Les deux couches de connaissance d’un LLM
Un grand modèle de langage répond à partir de deux sources bien distinctes. D’abord sa mémoire d’entraînement : ce qu’il a « appris » d’un immense corpus figé à une date donnée. Ensuite, quand il y est connecté, une recherche web en direct : il interroge un index, récupère des pages et en extrait l’information au moment de répondre. Ces deux couches n’obéissent pas aux mêmes leviers.
La mémoire d’entraînement : long terme
On ne modifie pas à la demande ce qu’un modèle a appris : le corpus est figé. Mais chaque nouveau modèle est réentraîné sur un web plus récent. Une présence cohérente et de qualité dans la durée augmente donc la probabilité d’être correctement représenté dans les futurs modèles. C’est un investissement lent, indirect, mais réel — comparable à la construction d’une réputation.

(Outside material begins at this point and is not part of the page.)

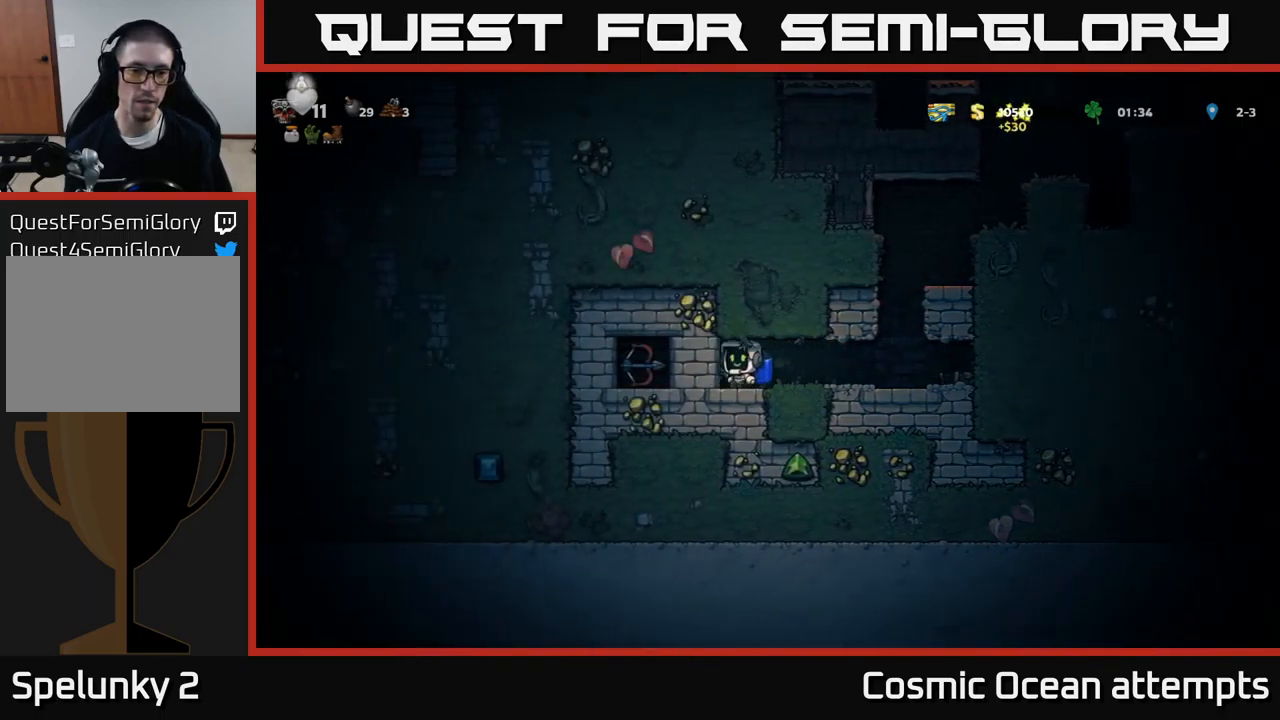
{"buttons": ["DPAD_LEFT"], "left_stick": "center", "events": [[133, "X", "up"]]}
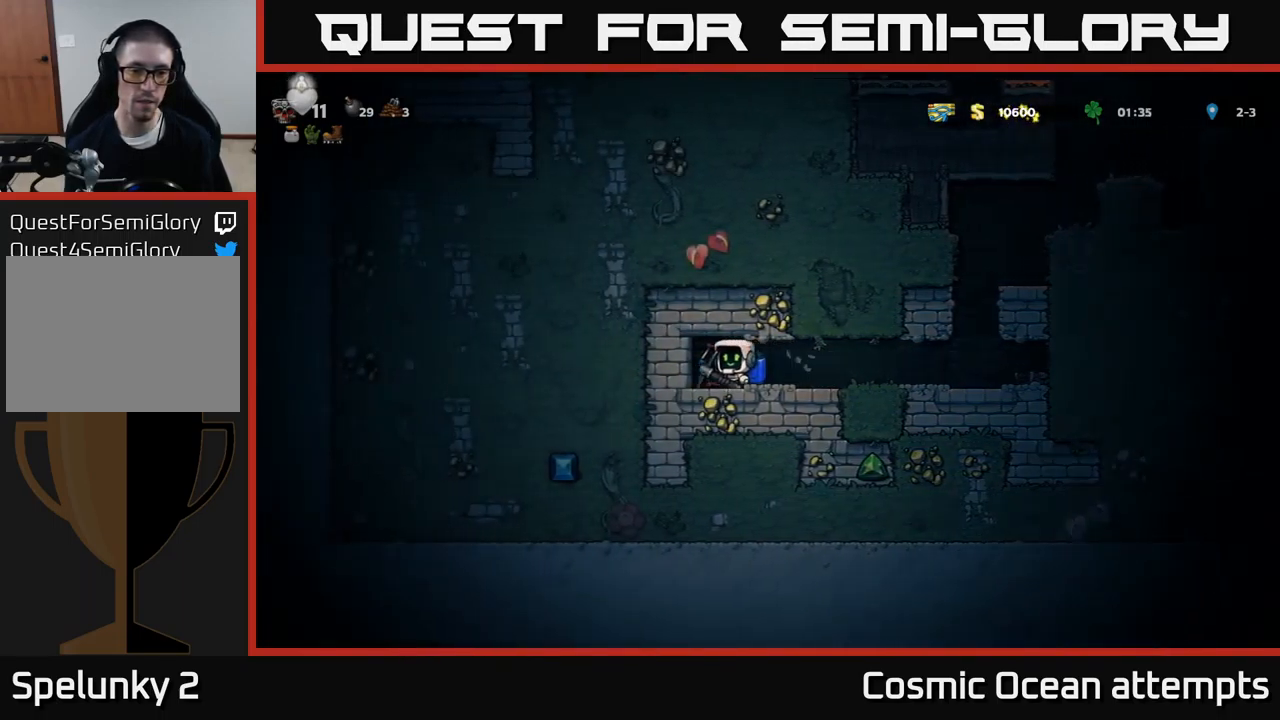
{"buttons": ["DPAD_LEFT"], "left_stick": "center", "events": [[183, "X", "down"], [367, "X", "up"]]}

La recherche en direct : là où l’on agit
C’est la couche la plus accessible au GEO, car elle repose sur le web actuel. Quand le modèle cherche, il applique une logique proche d’un moteur : trouver des sources pertinentes, les lire, en extraire des affirmations. Améliorer sa présence dans cet index et la facilité d’extraction de son contenu influence directement ce qui sera repris.
Écrire pour être extrait
Un modèle reprend d’autant mieux une information qu’elle est claire, autonome et attribuable. Quelques principes :
- Énoncer les faits explicitement, sans les noyer dans le sous-entendu.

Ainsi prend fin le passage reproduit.